Transport schemes across Oxfordshire are in disarray after changes in Government funding left the county council with a £13m shortfall.

Plans to improve bus services and refurbish Oxford's historic High Street will be hit, along with road safety programmes.

Councillors have been told that spending is having to be severely curtailed because of changes in Treasury rules covering spending on transport schemes. Funding for improving the county's roads is down a quarter to £18m, while the maintenance budget is down £7m.

Plans to improve the High between Turl Street and Longwall Road, with expensive paving stones, new bays and pavement widening, will now have to be dropped.

Graham Jones, secretary of Oxford High Street Business Association, said: "This will come as a great disappointment."

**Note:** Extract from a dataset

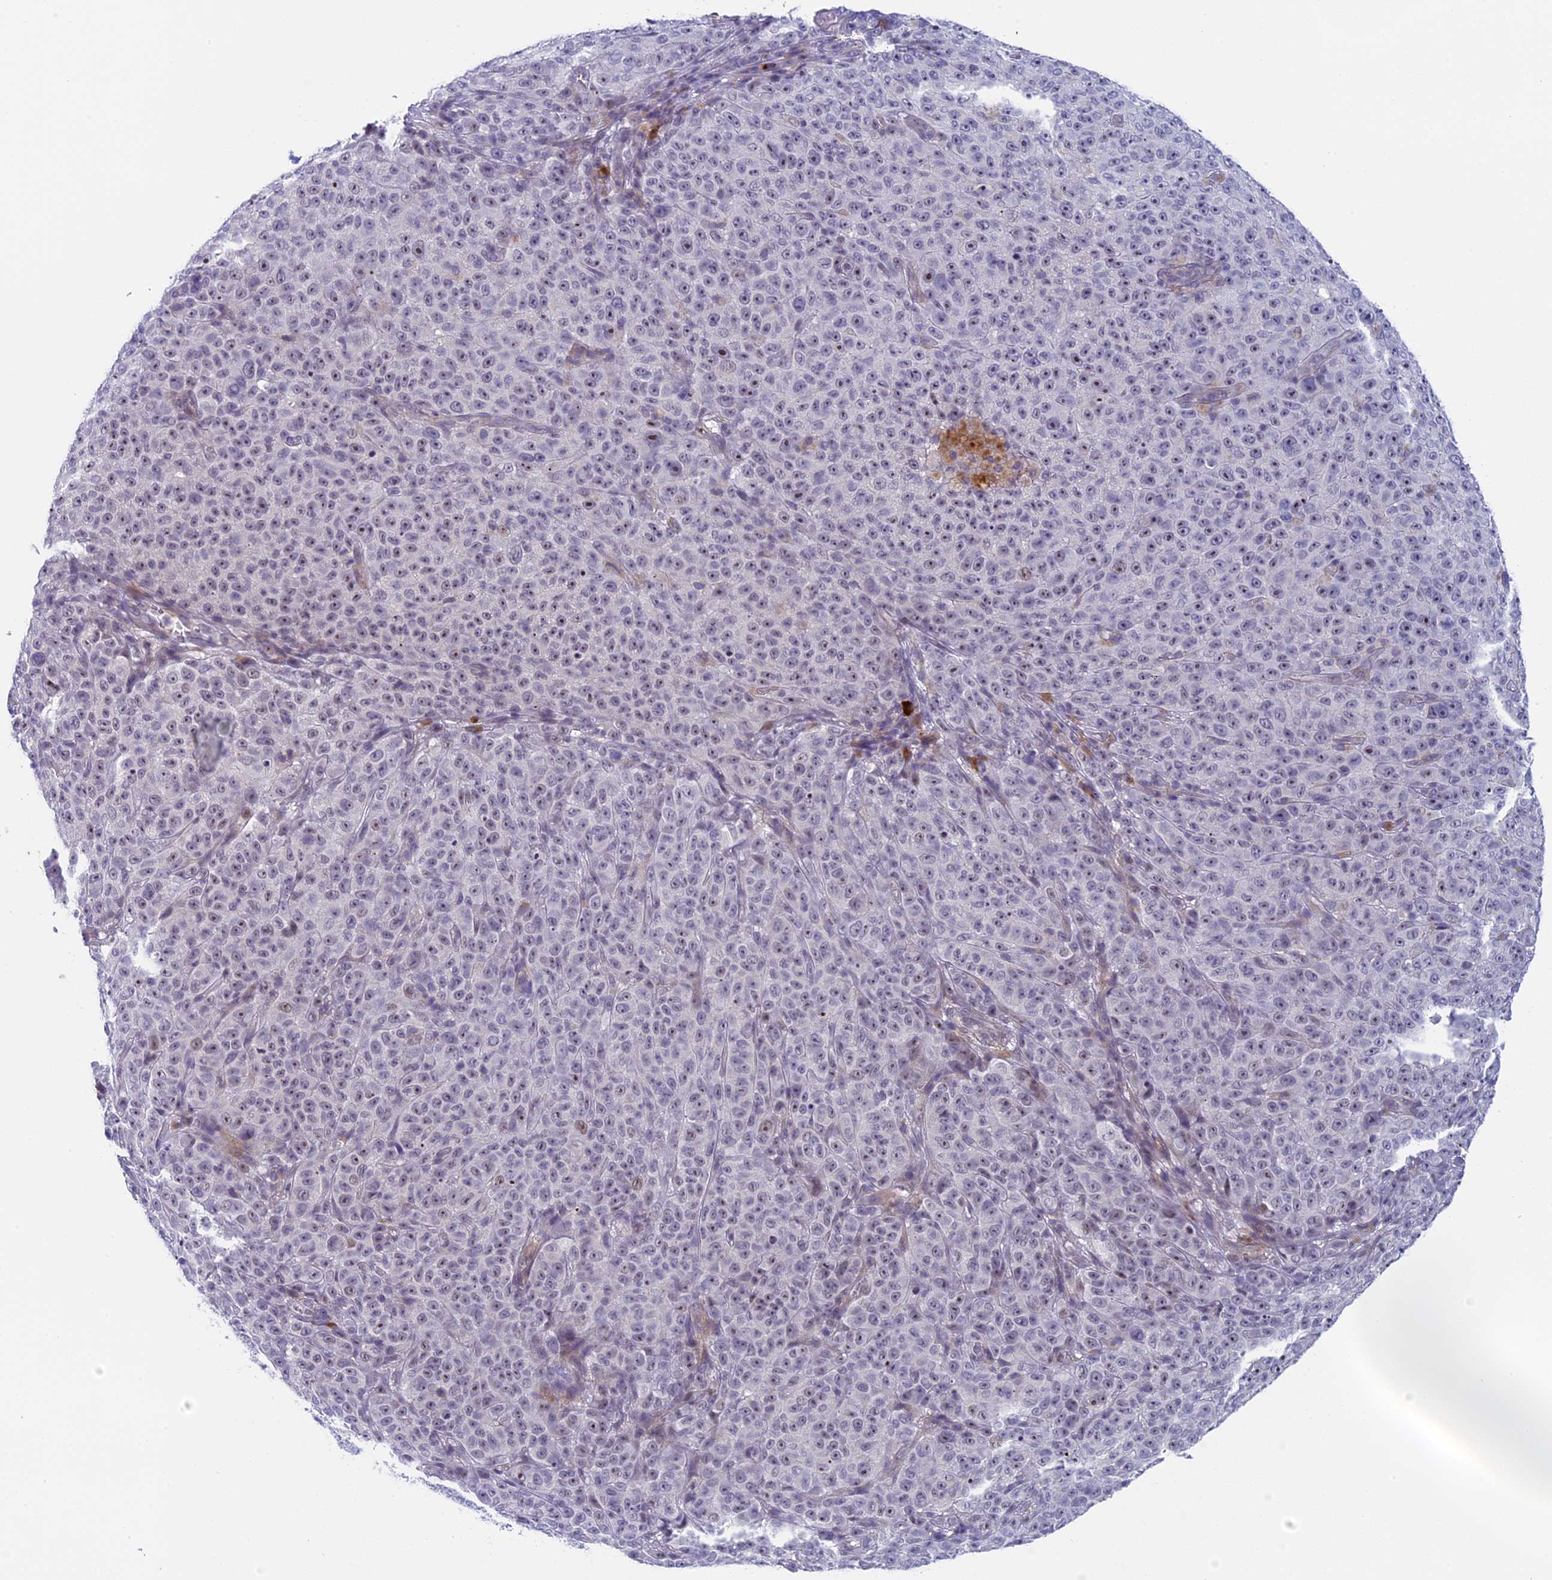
{"staining": {"intensity": "negative", "quantity": "none", "location": "none"}, "tissue": "melanoma", "cell_type": "Tumor cells", "image_type": "cancer", "snomed": [{"axis": "morphology", "description": "Malignant melanoma, NOS"}, {"axis": "topography", "description": "Skin"}], "caption": "DAB immunohistochemical staining of melanoma reveals no significant expression in tumor cells. Brightfield microscopy of immunohistochemistry (IHC) stained with DAB (3,3'-diaminobenzidine) (brown) and hematoxylin (blue), captured at high magnification.", "gene": "CNEP1R1", "patient": {"sex": "female", "age": 82}}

Work to make eastern London Road pedestrian friendly will be put back.

County Hall confirmed that major schemes outside Oxford would also be indefinitely postponed, including the dualling of Marcham Road.

County cabinet member for transport, Ian Hudspeth, said: "The Government raised expectations and allowed us to plan for things that we will now struggle to deliver."

The extension of real-time information bus stops will now take place "less quickly than it had been hoped".

A spokesman for the Department for Communities and Local Government said: "Every local authority in the country is receiving an increase in core grant. We do not recognise the claims Oxfordshire County Council is making in terms of reduction in funding."